What constitutes personal injury?
Personal injury is any harm, injury or damages sustained as a result of someone else’s negligence.
What is negligence?
Negligence is when someone has breached a standard of care. Because of that breach, that person directly or personally caused the injuries of another individual.
How soon after injury do I have to file a lawsuit?
The answer is, as soon as possible. The reason for this is that the evidence related to the personal injury that might help prove the claim may spoil or get destroyed.
Once hired, an attorney will immediately put the person or company at fault on notice that they are not to discard any evidence or allow any evidence to be lost or otherwise thrown away.
Does any other basis for personal injury liability exist aside from negligence?
Yes. There is something called products liability. This usually has to do with either a design or manufacturing defect or a failure to warn of a foreseeable risk of harm. Other cases exist for other causes of action: these are called strict liability and are regulated by Texas law.
What if I am partly at fault in a personal injury case?
Texas is a contributory negligence state. This means that so long as the injuring party is at least 51% liable, then a court will assess damages in proportion to the other party’s liability. So even if you are partly at fault, this does not preclude you from being successful in a personal injury lawsuit.
The intention behind personal injury law is to restore the injured party to the position that person would have been in had the harm not occurred. The courts don’t wish to reward someone who is grossly at fault: at the same time, they also don’t wish to deprive someone of damages if the person had a minor contribution to the negligent action in question.
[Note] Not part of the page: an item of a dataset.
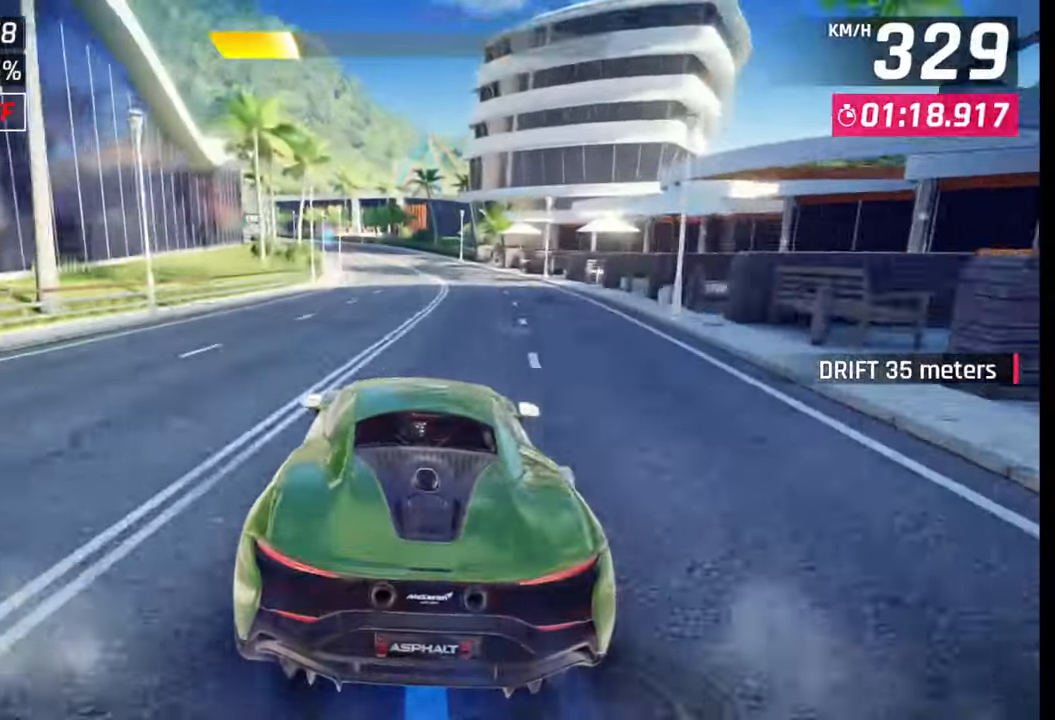
{"buttons": [], "left_stick": "left", "right_stick": "center", "events": []}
Must a personal injury case go to court?
No, not all personal injury cases go to court. In fact, very few of them do. If an attorney is well-educated on pretrial matters, sometimes it can actually be to the client’s benefit not to go to court.
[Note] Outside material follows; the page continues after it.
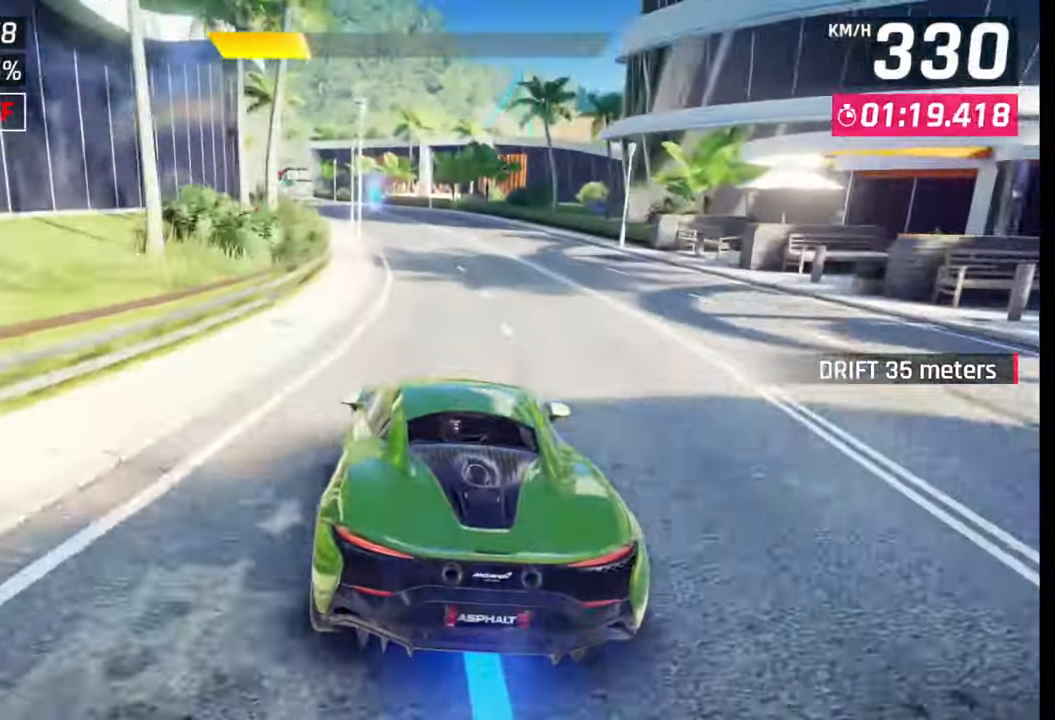
{"buttons": [], "left_stick": "left", "right_stick": "center", "events": []}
Is it best to hire an attorney in the city/locale where the injury occurred?
Not always. Some attorneys are not suited for that locale because they have too many connections to the area. This might make them less willing to pursue a case as aggressively as they should.
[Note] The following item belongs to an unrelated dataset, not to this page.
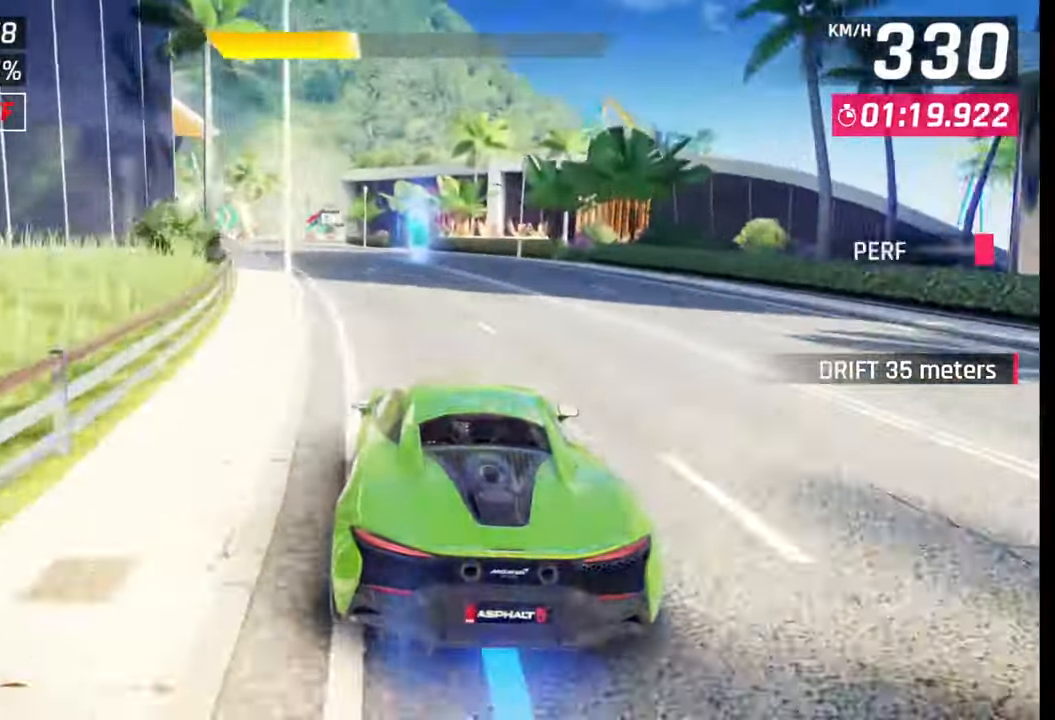
{"buttons": [], "left_stick": "left", "right_stick": "center", "events": [[17, "CROSS", "down"], [67, "CROSS", "up"]]}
Sometimes, an attorney is better suited for the case that is not from the area where the injury occurred. This is because such an individual is more likely to come to a case with a more unbiased view and is also more likely to pursue it more aggressively.
In the end, selection of a personal injury lawyer will depend on the complexity of the case as well as circumstances surrounding it.
What is the difference between a class action lawsuit, a civil suit, and a criminal suit where personal injury cases are concerned?
In a criminal suit, the state brings charges for violations of the state or federal criminal code. A class action lawsuit is where a group of individuals are similarly situated with a similar injury (it’s more convenient for a court to take on these cases en masse than it would be to take them one at a time). A civil suit deals with an injury or a non-criminal matter.